You might think property taxes have declined 30%, paralleling declines in housing values. But nope–property tax revenues have shot up 27% just since 2006.
Something remarkable happened to property taxes in the U.S. while housing lost 31% of its value from 2006 to 2009: they went up by $100 billion (27%). Equally remarkably, as we can see from this U.S. Census Bureau data on state and local tax revenues, property taxes went up even when housing slumped in the early 1990s.
So though U.S. housing continues losing value–U.S. home prices declined in January, continuing a downward trend that began in August, with average U.S. home prices retreating to summer 2003 levels, according to the S&P Case-Shiller home-price indexes–property tax revenues continue their inexorable rise.
…Add all this up and we can see that local governments have become far more dependent on property tax revenues than they were in 2000. Thanks to stiff increases in junk fees and taxes of all kinds, state and local government revenue has climbed back to its pre-recession height of $1.29 trillion, roughly equal to the $1.32 trillion collected in 2008. In terms of total tax revenue, the recession is over–yet the gap between expenditures and revenues continues to widen in most states and local governments.

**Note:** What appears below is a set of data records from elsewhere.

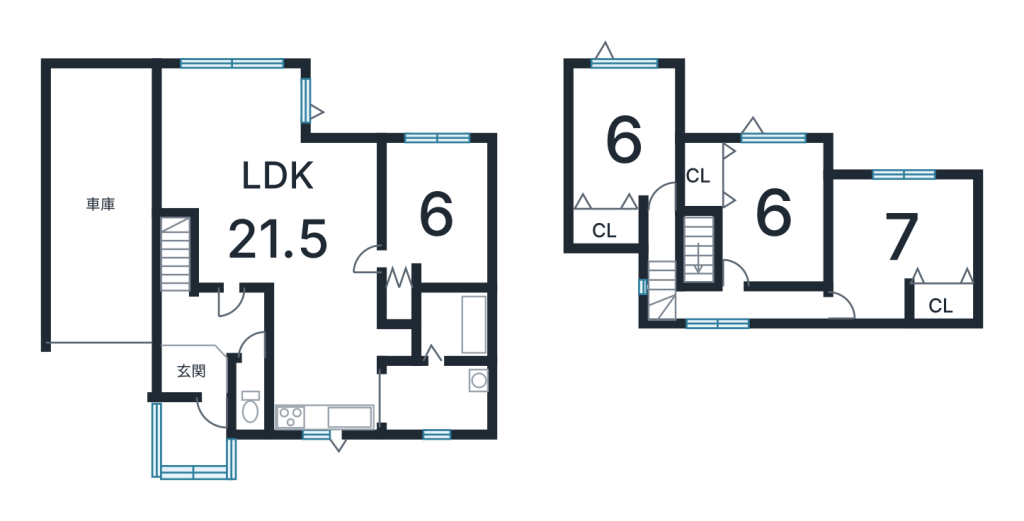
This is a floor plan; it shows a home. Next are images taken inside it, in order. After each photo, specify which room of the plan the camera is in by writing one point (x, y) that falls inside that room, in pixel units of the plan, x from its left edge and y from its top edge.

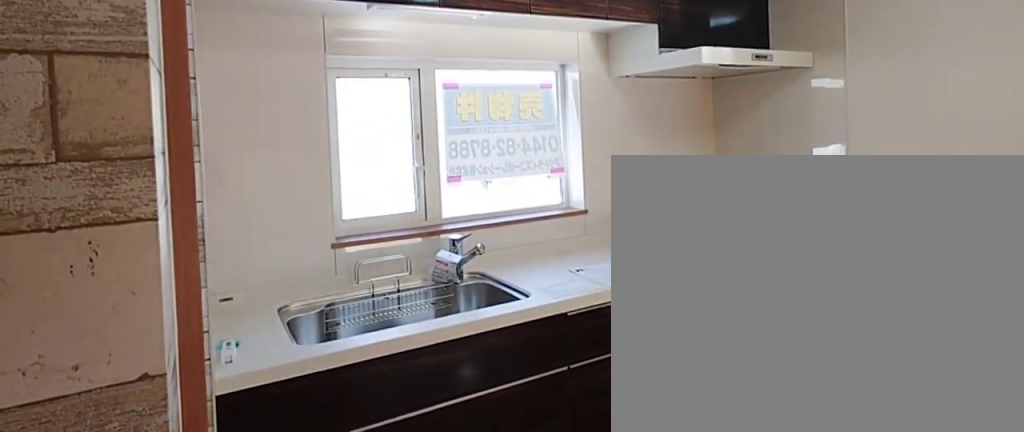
(328, 374)
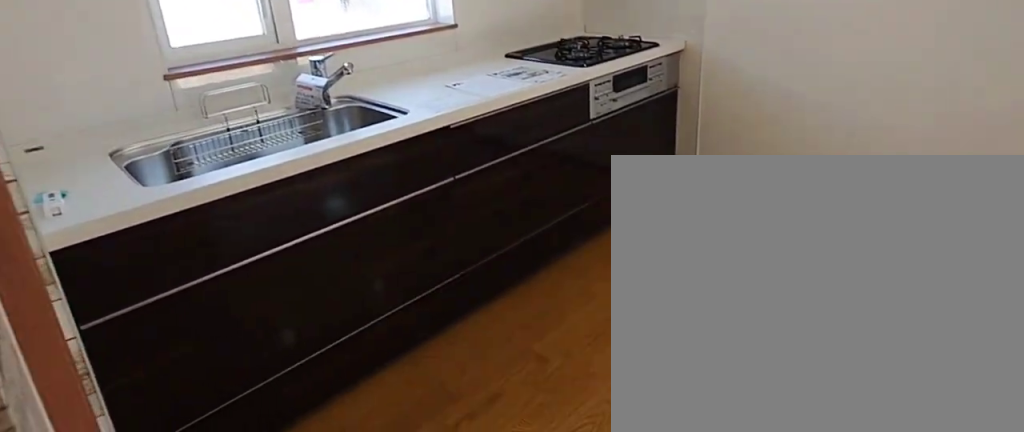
(328, 374)
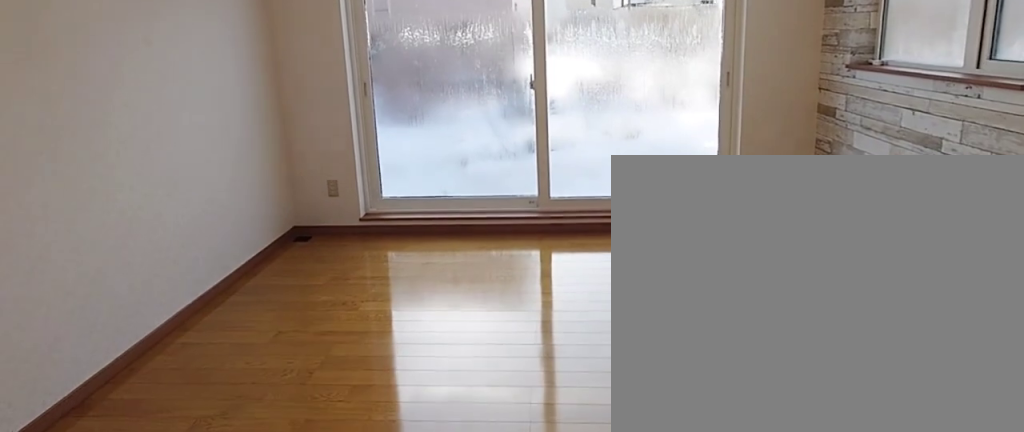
(289, 207)
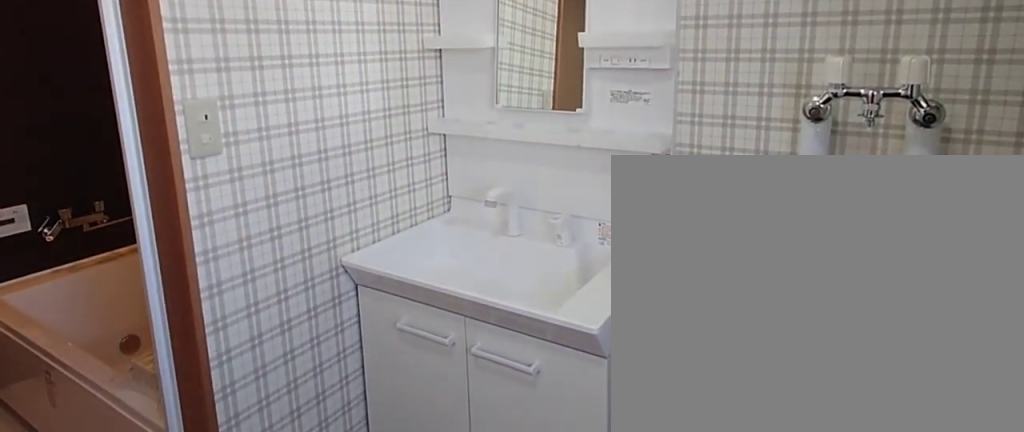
(437, 397)
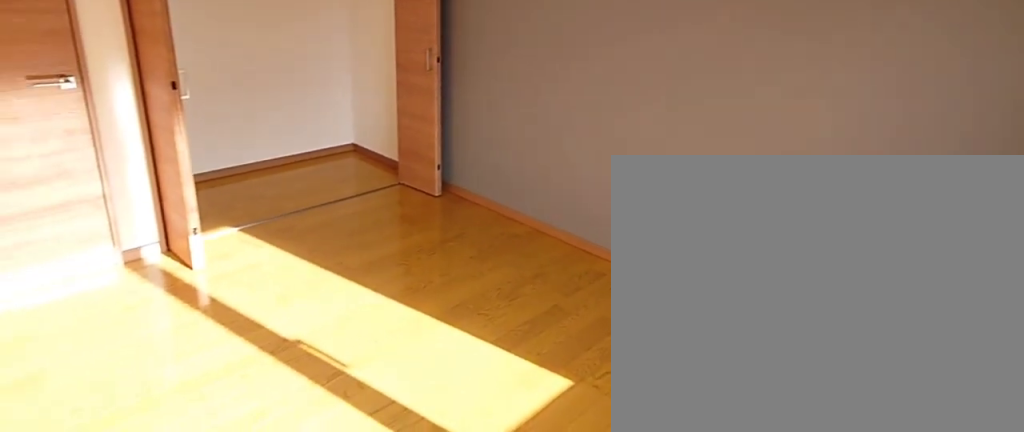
(632, 140)
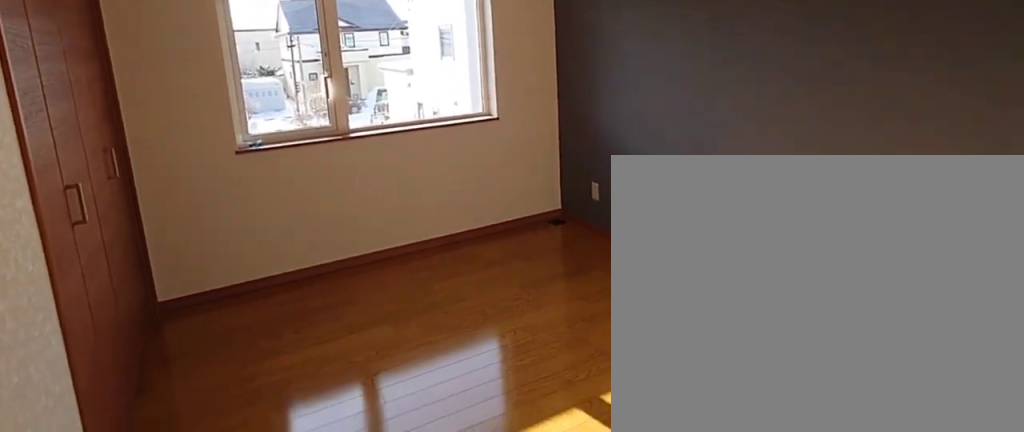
(777, 209)
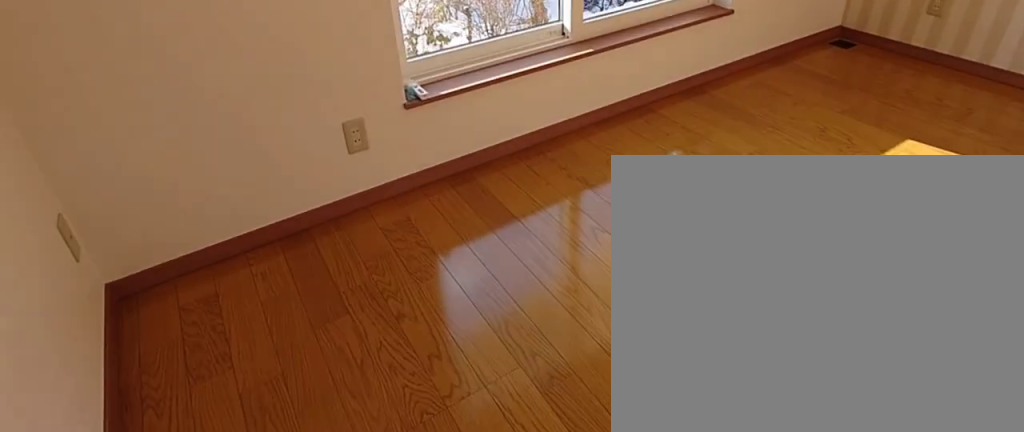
(902, 234)
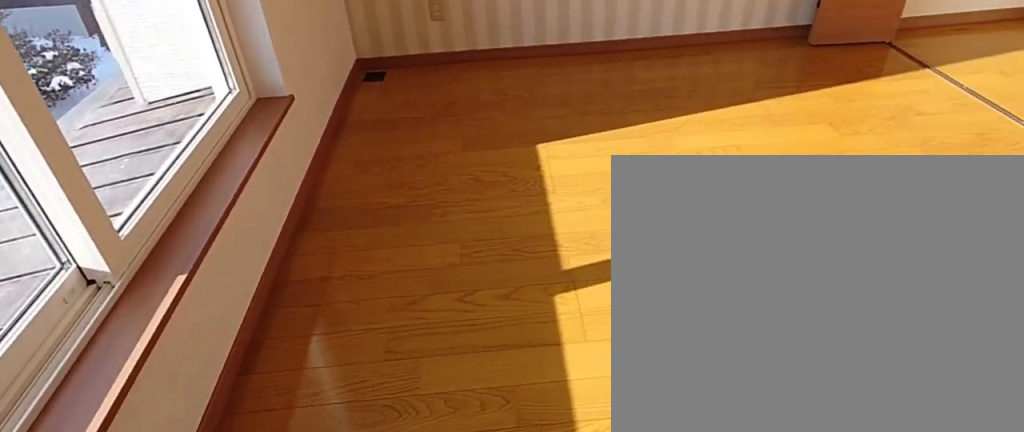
(902, 234)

As their properties continue sliding in value, devastating their net worth, do you reckon the average homeowner might start resenting the rapid rise of the taxes they pay for the privilege of owning real estate?
Imagine if your income taxes rose by 27% even as your income declined by 30%.
The ultimate tax hostage is the property owner. The business owner can pull up stakes and leave, the wage earner can transfer or get another job elsewhere, and the consumer can restrict his/her consumption to lower the burden of sales taxes, but the property owner is the perfect tax donkey because the transaction costs of selling are so prohibitive.